Lomé is generally considered safe during daylight hours, but petty theft and muggings occur in high-traffic areas like the Grand Marché and along the beachfront. You should avoid walking on the beach alone after sunset and keep valuables in a secure, internal pocket rather than a loose backpack. Using registered moto-taxis is usually safer than walking long distances in unfamiliar neighborhoods at night.
The official currency is the West African CFA Franc (XOF), which has a fixed exchange rate to the Euro. You should bring Euros for exchange, as they are preferred over US Dollars at most banks and exchange bureaus in the city center. Credit cards are only accepted at major international hotels and some high-end restaurants, so carrying cash is necessary for daily transactions.
French is the official language and is essential for basic communication, as English proficiency is relatively low among taxi drivers and market vendors.
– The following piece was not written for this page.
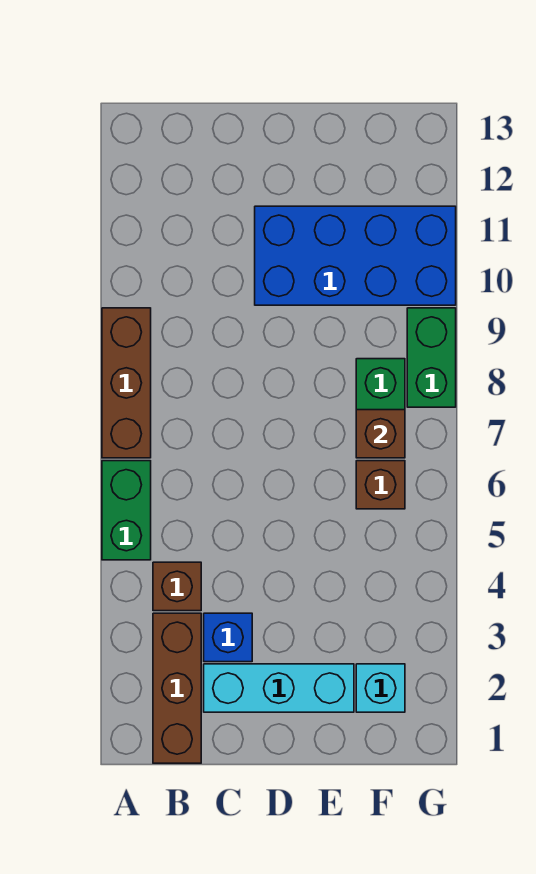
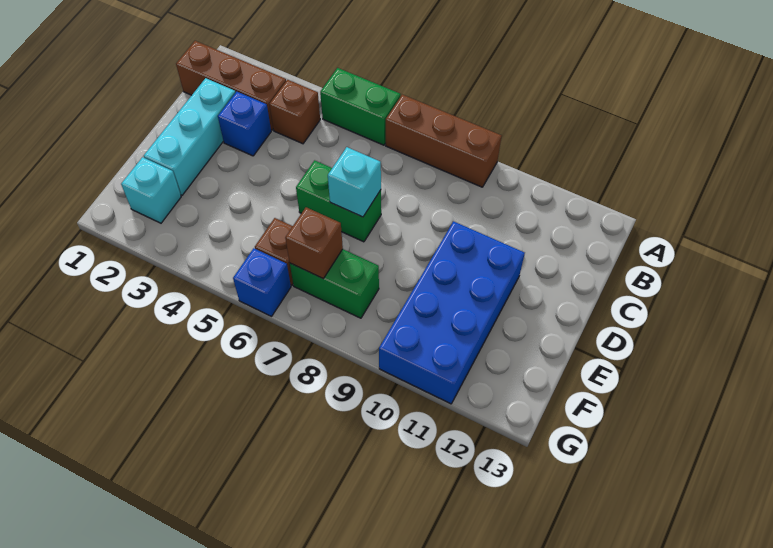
none -> cyan 1x1 brick [328,147,381,217]
none -> blue 1x1 brick [233,248,291,316]
green 1x2 brick [407,308,456,407] -> green 1x2 brick moved to [296,160,381,242]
Learning a few phrases in Ewe, the most common local language in the south, will significantly improve your interactions and often leads to better prices in the markets. Most signage and menus are exclusively in French, so a translation app with offline capabilities is a vital tool.
Entry to the National Museum, located within the Palais des Congrès, is 1,500 CFA for international visitors. The collection is modest but contains important ethnographic artifacts, including traditional musical instruments and historical photographs of the city. Note that the museum is often closed on weekends and during certain government functions, so verify opening hours locally before heading out.